Step 6: In the next step, you have to defined the limits for the useful data range for all scans. This range defines the data used in the data analysis. This region should exclude the meniscus and the bottom of the cell. First, the left limit is defined by dragging the mouse to a position near the right of the meniscus, and then clicking on it. If in doubt, rather include a little more data, it can be excluded later in the global analysis by fine tuning the editing limits.

Step 7: Next, the right limit is chosen in a similar fashion. The data will be rescaled to the new limits, and the extraneous datapoints will be discarded. If you have data from a 6-channel centerpiece, make sure to click on the 6-channel button. This will cause the program to prompt you three times for the above information, once for each channel.

Step 8 (optional): Now you will have the opportunity to exclude and edit scans. To edit the spike in scan 9 from this example, click on the ">" - button until it reads "9". The displayed scan will be highlighted in magenta to assist you in finding the appropriate scan (if you click on the ">>" and "<<" buttons, you can move around in steps of 10, which may be useful if you have a large number of scans in your dataset). Once you found the appropriate scan, click on "Edit Single Scan". Clicking on "Edit Single Scan" will bring up a window showing the selected scan by itself. Use the mouse to drag a box around the problem area. This process can be repeated until the desired zoom level is attained. Note: the program will automatically autoscale the y-axis, therefore it is not necessary to include everything in the y-direction. Only the x-limits are relevant. Once the desired zoom level is reached, the zoom function has to be turned off by clicking on "Turn Zoom Off".

Step 9:  Then you can click with the mouse near the problem point and it will be highlighted with red crosshairs. Next, simply click on the point where the point should be. You can click as many times as you want until you get it right. Note: Each time you move the point, the plot area will be autoscaled to best distribute the points on the available screensize, which may lead to a somewhat "jagged" appearance of the points. Once they are re-scaled to their proper dimension, they will appear normally again. Once you have found the optimal position for the point, click on "Accept". This will return you to the main editing screen.

Step 10 (optional): Next, you may want to exclude a number of scans from the run. Note: you can leave all scans in the dataset now and only select desired scans during the analysis. If you want to exclude scans now, you can accomplish this by clicking on "Exclude Single Scan" or a range of scans by clicking on "Exclude Scan Range", after setting the scan number in the counter. ">>" and "<<" buttons move in steps of 10, buttons ">" and "<" move in single step mode. As you select scans, the about to be excluded scans will be highlighted in red. After clicking on one of the "Exclude..." buttons, the highlighted scans will be deleted from the dataset.

Step 11: Once you are satisfied with the subrange of edited data you can save the subset by clicking on the "Save" button.
 
Now the data for the first dataset is edited and the program will automatically cycle to the next dataset by returning to the main editing window and updating the progress bar to indicate the status of file loading. Repeat Steps 4 - 9 for all datasets in the run. If you have selected the 6-channel centerpiece setting, the you will be able to select the next data range for the same cell and wavelength before the program cycles to the next dataset.
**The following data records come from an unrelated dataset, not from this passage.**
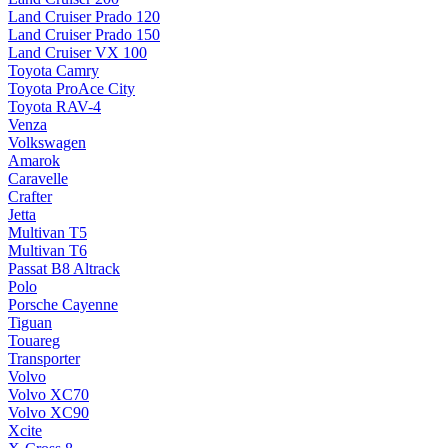
Land Cruiser Prado 120
Land Cruiser Prado 150
Land Cruiser VX 100
Toyota Camry
Toyota ProAce City
Toyota RAV-4
Venza
Volkswagen
Amarok
Caravelle
Crafter
Jetta
Multivan T5
Multivan T6
Passat B8 Altrack
Polo
Porsche Cayenne
Tiguan
Touareg
Transporter
Volvo
Volvo XC70
Volvo XC90
Xcite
This way in effect you create 3 sub-datasets for each dataset, for each channel one. When all datasets are edited, the program will return with a message window indicating that all scans have been edited and the data has been written to a binary file.
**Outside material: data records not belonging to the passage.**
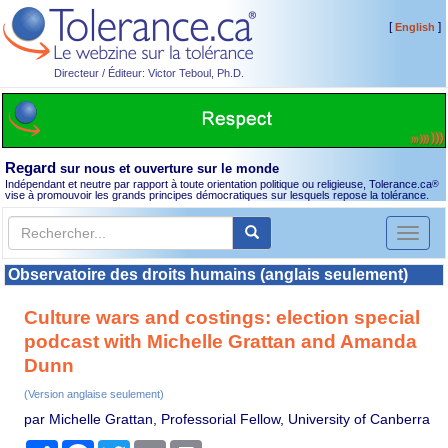
[
]
English
Directeur / Éditeur: Victor Teboul, Ph.D.
Regard
sur nous et ouverture sur le monde
Indépendant et neutre par rapport à toute orientation politique ou religieuse, Tolerance.ca
®
vise à promouvoir les grands principes démocratiques sur lesquels repose la tolérance.
Toggl
naviga
Observatoire des droits humains (anglais seulement)
Culture wars and costings: election special
podcast with Michelle Grattan and Amanda
Dunn
(Version anglaise seulement)
par Michelle Grattan, Professorial Fellow, University of Canberra
Partager
Facebook
Twitter
Email
Print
Last Step (optional): In order to conserve diskspace and to backup your experimental data, you can also archive your raw data into a compressed unix tape archive by clicking on "Archive Raw Data". This will create an archive which is a single file containing all scans acquired by the Beckman Data Acquisition software. Note: This function will not remove the original files from your computer. This step should be performed manually or by use of the archive manager.